Records supplied Block Start
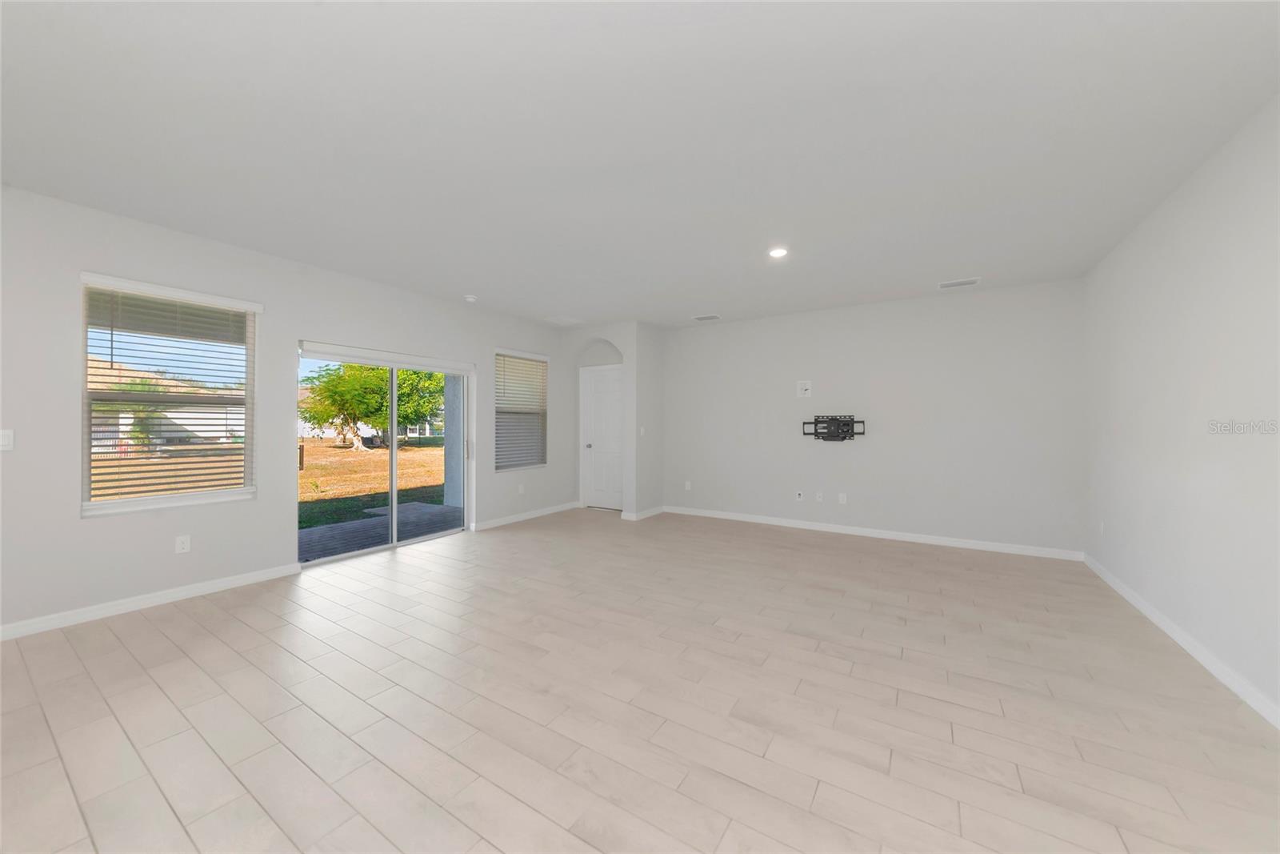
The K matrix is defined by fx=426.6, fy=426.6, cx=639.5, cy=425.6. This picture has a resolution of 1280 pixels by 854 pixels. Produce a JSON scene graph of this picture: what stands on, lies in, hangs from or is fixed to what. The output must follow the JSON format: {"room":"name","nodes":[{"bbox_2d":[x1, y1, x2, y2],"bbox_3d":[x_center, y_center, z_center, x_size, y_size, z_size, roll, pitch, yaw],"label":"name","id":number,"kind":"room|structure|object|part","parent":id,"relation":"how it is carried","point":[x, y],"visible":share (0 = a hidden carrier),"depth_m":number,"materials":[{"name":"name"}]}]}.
{"room":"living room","nodes":[
{"label":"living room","id":0,"kind":"room"},
{"bbox_2d":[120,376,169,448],"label":"palm tree","id":1,"kind":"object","parent":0,"point":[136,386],"visible":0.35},
{"bbox_2d":[0,184,580,638],"bbox_3d":[-2.998,-0.077,3.959,0.165,2.755,7.812,0,0,32],"label":"left wall","id":2,"kind":"structure","parent":0,"point":[76,521],"depth_m":3.18,"materials":[{"name":"white paint"}]},
{"bbox_2d":[0,428,14,450],"bbox_3d":[-3.861,0.083,2.580,0.012,0.122,0.077,0,0,32],"label":"light switch","id":3,"kind":"object","parent":2,"relation":"attached to","point":[6,442],"visible":0.99,"depth_m":2.59,"materials":[{"name":"white plastic"}]},
{"bbox_2d":[0,561,302,640],"bbox_3d":[-4.004,1.244,2.292,0.014,0.091,3.636,0,0,32],"label":"baseboard","id":4,"kind":"structure","parent":2,"relation":"attached to","point":[226,583],"depth_m":3.00,"materials":[{"name":"white paint"}]},
{"bbox_2d":[79,273,259,517],"bbox_3d":[-3.494,-0.196,3.229,0.152,1.615,0.943,0,0,32],"label":"window","id":5,"kind":"structure","parent":2,"relation":"in","point":[86,503],"depth_m":3.17,"materials":[{"name":"white"}]},
{"bbox_2d":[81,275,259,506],"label":"window blind","id":6,"kind":"object","parent":5,"relation":"attached to","point":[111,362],"visible":0.95,"depth_m":3.15,"materials":[{"name":"white plastic"}]},
{"bbox_2d":[175,533,191,553],"bbox_3d":[-3.417,0.882,3.192,0.009,0.120,0.074,0,0,32],"label":"wall socket","id":7,"kind":"object","parent":2,"relation":"attached to","point":[182,546],"visible":0.98,"depth_m":3.19,"materials":[{"name":"white plastic"}]},
{"bbox_2d":[296,340,472,565],"bbox_3d":[-2.644,0.267,4.612,0.156,2.047,1.836,0,0,32],"label":"sliding glass door","id":8,"kind":"structure","parent":2,"relation":"in","point":[394,462],"depth_m":4.58,"materials":[{"name":"glass"}]},
{"bbox_3d":[-2.135,0.286,5.326,0.065,0.219,0.054,0,0,32],"label":"door handle","id":9,"kind":"part","parent":8,"relation":"part of","materials":[{"name":"silver metal"}]},
{"bbox_2d":[493,348,547,470],"bbox_3d":[-1.650,-0.207,5.915,0.126,1.605,0.952,0,0,32],"label":"window","id":10,"kind":"structure","parent":2,"relation":"in","point":[532,364],"depth_m":5.92,"materials":[{"name":"white"}]},
{"bbox_2d":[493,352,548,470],"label":"window blind","id":11,"kind":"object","parent":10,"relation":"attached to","point":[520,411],"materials":[{"name":"white plastic"}]},
{"bbox_2d":[517,482,525,493],"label":"wall socket","id":12,"kind":"object","parent":2,"relation":"attached to","point":[519,489],"visible":0.99,"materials":[{"name":"white plastic"}]},
{"bbox_2d":[471,500,579,530],"bbox_3d":[-1.527,1.241,6.010,0.015,0.092,1.973,0,0,32],"label":"baseboard","id":13,"kind":"structure","parent":2,"relation":"attached to","point":[524,516],"depth_m":5.84,"materials":[{"name":"white paint"}]},
{"bbox_2d":[559,320,668,520],"bbox_3d":[-0.463,-0.089,6.376,1.437,2.749,0.427,0,0,32],"label":"entry wall","id":14,"kind":"structure","parent":0,"point":[625,350],"depth_m":6.07,"materials":[{"name":"white paint"}]},
{"bbox_2d":[580,364,623,510],"bbox_3d":[-0.526,0.190,6.568,0.926,2.195,0.140,0,0,32],"label":"door","id":15,"kind":"structure","parent":14,"relation":"in","point":[599,397],"depth_m":6.72,"materials":[{"name":"white paint"}]},
{"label":"doorknob","id":16,"kind":"part","parent":15,"relation":"part of","materials":[{"name":"silver metal"}]},
{"bbox_2d":[638,425,646,435],"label":"light switch","id":17,"kind":"object","parent":14,"relation":"attached to","point":[642,431],"visible":0.99,"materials":[{"name":"white plastic"}]},
{"bbox_2d":[620,504,664,519],"bbox_3d":[0.062,1.253,6.223,0.136,0.101,0.644,0,0,32],"label":"baseboard","id":18,"kind":"structure","parent":14,"relation":"attached to","point":[657,511],"depth_m":6.09,"materials":[{"name":"white paint"}]},
{"bbox_2d":[0,505,1279,853],"bbox_3d":[-0.391,1.357,2.546,6.320,0.120,8.295,0,0,32],"label":"floor","id":19,"kind":"structure","parent":0,"point":[56,762],"depth_m":1.95,"materials":[{"name":"beige tile"}]},
{"bbox_2d":[0,0,1279,326],"bbox_3d":[-0.267,-1.505,2.649,6.391,0.127,8.025,0,0,32],"label":"ceiling","id":20,"kind":"structure","parent":0,"point":[973,257],"depth_m":2.10,"materials":[{"name":"white paint"}]},
{"bbox_2d":[463,293,477,302],"bbox_3d":[-1.909,-1.428,4.812,0.136,0.043,0.136,0,0,32],"label":"smoke detector","id":21,"kind":"object","parent":20,"relation":"attached to","point":[470,297],"visible":1,"depth_m":4.77,"materials":[{"name":"white plastic"}]},
{"bbox_2d":[542,314,582,324],"bbox_3d":[-1.064,-1.459,5.879,0.371,0.011,0.454,0,0,32],"label":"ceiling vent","id":22,"kind":"object","parent":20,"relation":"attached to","point":[562,319],"visible":1,"depth_m":5.86,"materials":[{"name":"white"}]},
{"bbox_2d":[692,312,720,320],"bbox_3d":[0.888,-1.447,5.684,0.331,0.011,0.231,0,0,32],"label":"ceiling vent","id":23,"kind":"object","parent":20,"relation":"attached to","point":[712,317],"visible":0.99,"depth_m":5.67,"materials":[{"name":"white metal"}]},
{"bbox_2d":[768,246,788,258],"bbox_3d":[1.147,-1.440,3.542,0.178,0.011,0.178,0,0,32],"label":"recessed light","id":24,"kind":"object","parent":20,"relation":"in","point":[778,252],"visible":0.99,"depth_m":3.53,"materials":[{"name":"white"}]},
{"bbox_2d":[938,276,979,288],"bbox_3d":[3.208,-1.435,4.290,0.342,0.012,0.204,0,0,32],"label":"ceiling vent","id":25,"kind":"object","parent":20,"relation":"attached to","point":[948,285],"visible":0.99,"depth_m":4.27,"materials":[{"name":"white metal"}]},
{"bbox_2d":[664,278,1085,556],"bbox_3d":[2.204,-0.078,5.470,5.224,2.753,0.155,0,0,32],"label":"back wall","id":26,"kind":"structure","parent":0,"point":[833,454],"depth_m":4.88,"materials":[{"name":"paint"}]},
{"bbox_2d":[683,480,691,490],"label":"wall socket","id":27,"kind":"object","parent":26,"relation":"attached to","point":[687,486],"visible":0.99,"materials":[{"name":"white plastic"}]},
{"bbox_2d":[794,489,803,500],"bbox_3d":[2.048,0.894,5.492,0.076,0.122,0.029,0,0,32],"label":"wall socket","id":28,"kind":"object","parent":26,"relation":"attached to","point":[798,496],"visible":0.98,"depth_m":5.49,"materials":[{"name":"white plastic"}]},
{"bbox_2d":[796,380,812,396],"bbox_3d":[2.091,-0.478,5.425,0.176,0.207,0.011,0,0,32],"label":"wall plate","id":29,"kind":"object","parent":26,"relation":"attached to","point":[805,384],"visible":0.99,"depth_m":5.42,"materials":[{"name":"white plastic"}]},
{"bbox_2d":[814,491,823,501],"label":"wall socket","id":30,"kind":"object","parent":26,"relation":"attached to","point":[820,498],"visible":0.99,"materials":[{"name":"white plastic"}]},
{"bbox_2d":[801,414,864,440],"bbox_3d":[2.344,0.022,5.195,0.683,0.312,0.103,0,0,32],"label":"tv mount","id":31,"kind":"object","parent":26,"relation":"attached to","point":[853,422],"visible":1,"depth_m":5.17,"materials":[{"name":"black metal"}]},
{"bbox_2d":[837,492,847,503],"bbox_3d":[2.465,0.880,5.189,0.075,0.122,0.015,0,0,32],"label":"wall socket","id":32,"kind":"object","parent":26,"relation":"attached to","point":[840,498],"visible":0.99,"depth_m":5.19,"materials":[{"name":"white plastic"}]},
{"bbox_2d":[664,504,1085,561],"bbox_3d":[2.346,1.253,5.296,4.546,0.093,0.014,0,0,32],"label":"baseboard","id":33,"kind":"structure","parent":26,"relation":"attached to","point":[905,538],"depth_m":4.90,"materials":[{"name":"white paint"}]},
{"bbox_2d":[1084,96,1279,723],"bbox_3d":[2.222,-0.072,0.813,0.154,2.755,7.764,0,0,32],"label":"right wall","id":34,"kind":"structure","parent":0,"point":[1141,330],"depth_m":2.38,"materials":[{"name":"white paint"}]},
{"bbox_2d":[1097,520,1105,534],"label":"wall socket","id":35,"kind":"object","parent":34,"relation":"attached to","point":[1101,529],"visible":0.99,"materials":[{"name":"white plastic"}]},
{"bbox_2d":[1084,552,1279,729],"bbox_3d":[2.227,1.259,0.980,0.015,0.091,7.422,0,0,32],"label":"baseboard","id":36,"kind":"structure","parent":34,"relation":"attached to","point":[1130,598],"depth_m":2.35,"materials":[{"name":"white paint"}]},
{"label":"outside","id":37,"kind":"structure","parent":0,"visible":0},
{"bbox_2d":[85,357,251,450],"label":"house","id":38,"kind":"structure","parent":37,"point":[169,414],"materials":[{"name":"beige"}]},
{"bbox_2d":[298,438,444,528],"label":"lawn","id":39,"kind":"structure","parent":37,"point":[409,451],"materials":[{"name":"brown plant"}]},
{"bbox_2d":[300,360,445,450],"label":"tree","id":40,"kind":"object","parent":39,"relation":"on","point":[342,379],"visible":0.76,"materials":[{"name":"green plant"}]},
{"bbox_2d":[299,500,459,561],"bbox_3d":[-3.621,1.377,5.205,2.764,0.136,3.955,0,0,32],"label":"patio","id":41,"kind":"structure","parent":37,"point":[329,529],"depth_m":5.45,"materials":[{"name":"grey concrete"}]},
{"bbox_2d":[443,376,463,509],"bbox_3d":[-2.999,-0.106,7.154,0.433,2.885,0.321,0,0,32],"label":"patio column","id":42,"kind":"structure","parent":41,"relation":"on","point":[454,484],"depth_m":7.04,"materials":[{"name":"paint"}]}
]}

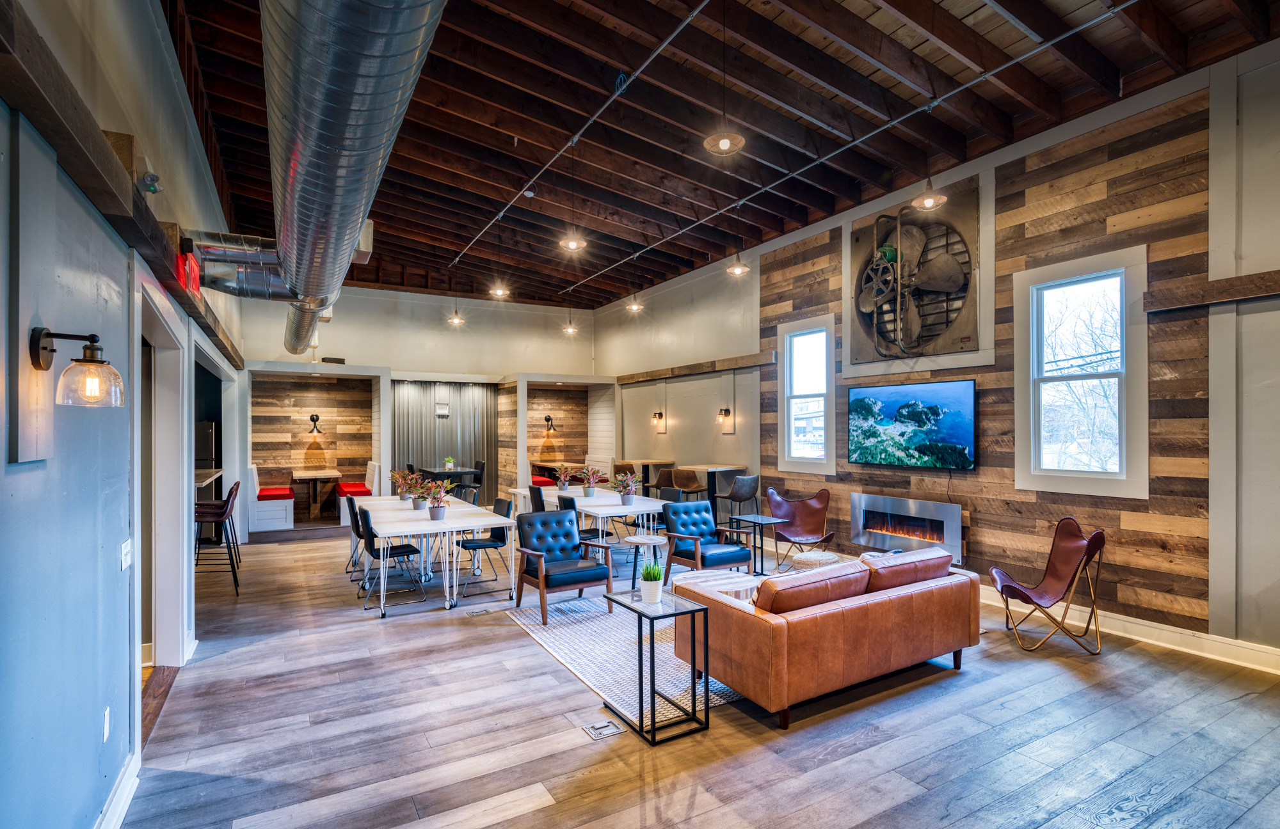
Records supplied Block End
▶ Aim of the task
For each line above that contains the word "living", give the line as it is written.

▶ Expected output
{"room":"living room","nodes":[
{"label":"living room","id":0,"kind":"room"},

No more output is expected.